We tend to think of nature and industry as polar opposites. One of the primary narratives of American history is the shift from fear of nature during colonization and expansion west, to its pragmatic and often aggressive consumption, and finally to a paternal respect and appreciation of nature that seeks to limit the excesses of industrialism. Within this narrative, nature is seen as either a hindrance or potential raw material of industry, and industry represents the state of nature conquered. Theoretically, there is little room for a peaceful coexistence.
[View of Bethlehem Steel from the D&L Trail. Photo Courtesy of Will Minehart]
Our greatest proto-environmentalists approached nature from this perspective. Benton MacKaye envisioned the Appalachian Trail as a therapeutic relief valve for Eastern urbanites that would serve to reinforce industrial capitalist society by rejuvenating its adherents. Frederick Law Olmsted planned Central Park as a respite from “the confinement, bustle and monotonous street-division of the city” not a repudiation of it. Although Central Park and the Appalachian Trail provided nature experiences for millions, both projects also reinforced the belief that nature, by definition, was a space free from the infrastructure and ideology of industry.
Lately, however, a variety of projects have embraced industrial sites for their recreational potential and-paradoxically-for their natural beauty. Landschaftspark Duisburg-Nord in Germany is a 570-acre park constructed on the site of a Thyssen steel plant that operated until 1985. Visitors to the park climb the old brick and cement walls, promenade on the elevated rail, and relax in large clusters of trees, all in the shadows of dormant smokestacks and pipelines. In Seattle, Gas Works Park was built on the site of a coal and crude oil conversion works. The city turned the boiler house into a picnic shelter and the exhauster-compressor building into a children’s play barn. Closer to home, the South Bethlehem Greenway will be built on an old Norfolk Southern right-of-way and connect the Bethlehem Steel industrial area with Lehigh University and regional greenways.
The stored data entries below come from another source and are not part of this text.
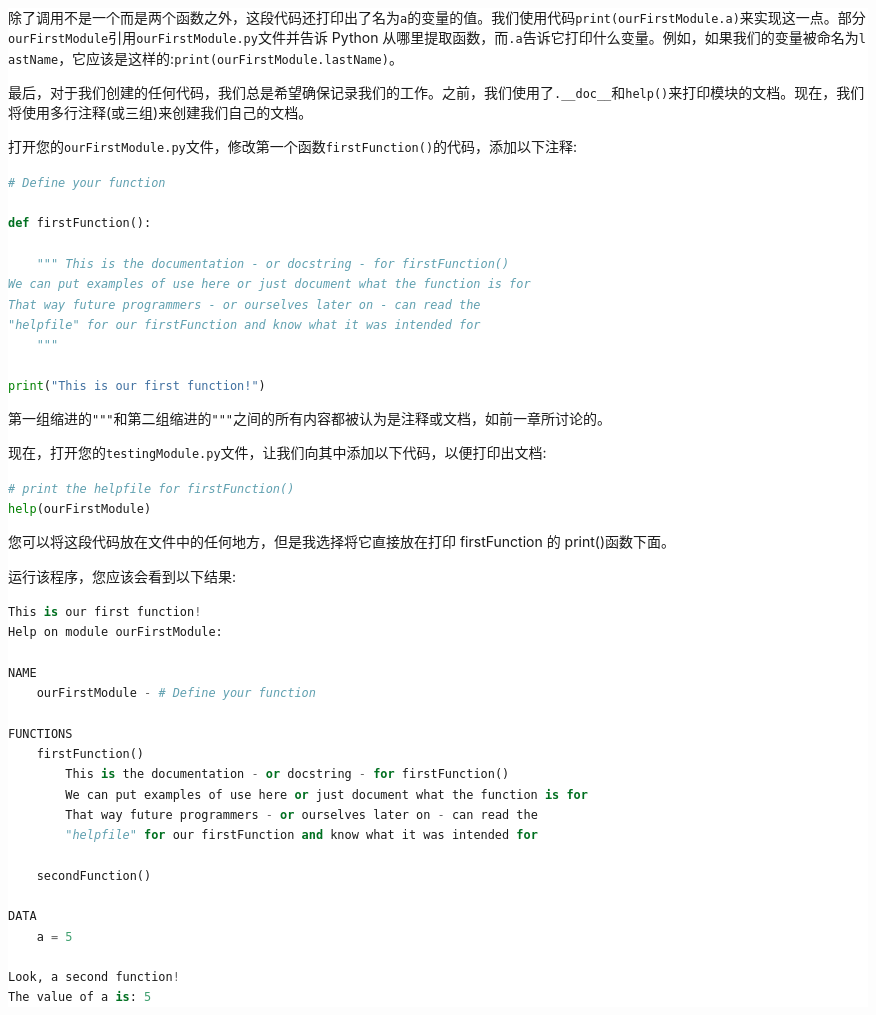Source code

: 除了调用不是一个而是两个函数之外，这段代码还打印出了名为`a`的变量的值。我们使用代码`print(ourFirstModule.a)`来实现这一点。部分`ourFirstModule`引用`ourFirstModule.py`文件并告诉 Python 从哪里提取函数，而`.a`告诉它打印什么变量。例如，如果我们的变量被命名为`lastName`，它应该是这样的:`print(ourFirstModule.lastName)`。

最后，对于我们创建的任何代码，我们总是希望确保记录我们的工作。之前，我们使用了`.__doc__`和`help()`来打印模块的文档。现在，我们将使用多行注释(或三组)来创建我们自己的文档。

打开您的`ourFirstModule.py`文件，修改第一个函数`firstFunction()`的代码，添加以下注释:

```py
# Define your function

def firstFunction():

    """ This is the documentation - or docstring - for firstFunction()
We can put examples of use here or just document what the function is for
That way future programmers - or ourselves later on - can read the
"helpfile" for our firstFunction and know what it was intended for
    """

print("This is our first function!")

```

第一组缩进的`"""`和第二组缩进的`"""`之间的所有内容都被认为是注释或文档，如前一章所讨论的。

现在，打开您的`testingModule.py`文件，让我们向其中添加以下代码，以便打印出文档:

```py
# print the helpfile for firstFunction()
help(ourFirstModule)

```

您可以将这段代码放在文件中的任何地方，但是我选择将它直接放在打印 firstFunction 的 print()函数下面。

运行该程序，您应该会看到以下结果:

```py
This is our first function!
Help on module ourFirstModule:

NAME
    ourFirstModule - # Define your function

FUNCTIONS
    firstFunction()
        This is the documentation - or docstring - for firstFunction()
        We can put examples of use here or just document what the function is for
        That way future programmers - or ourselves later on - can read the
        "helpfile" for our firstFunction and know what it was intended for

    secondFunction()

DATA
    a = 5

Look, a second function!
The value of a is: 5

```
[Saylor Cement Kilns in Coplay]
Of course, the D&L Trail is our own example of nature and industry in symbiotic coexistence. The Trail follows the old rail beds and towpaths that once fueled the industrialization of America, and the protection and maintenance of the Trail highlights and ensures the permanency of those remnants of industry. Users of the Trail will recognize that watered canals, remnants of locks, rail ballast, and scattered industrial artifacts add to the natural beauty of the Trail rather than detract from it.
[Inactive lock in Freeemansburg]
In this sense, maybe twenty-first century Americans have crafted an enlightened environmental ethic that allows for nature and industry to exist in the same place. Hopefully, in the future we can look at post-industrial sites for their latent potential rather than as a nostalgic reminder of what has been lost.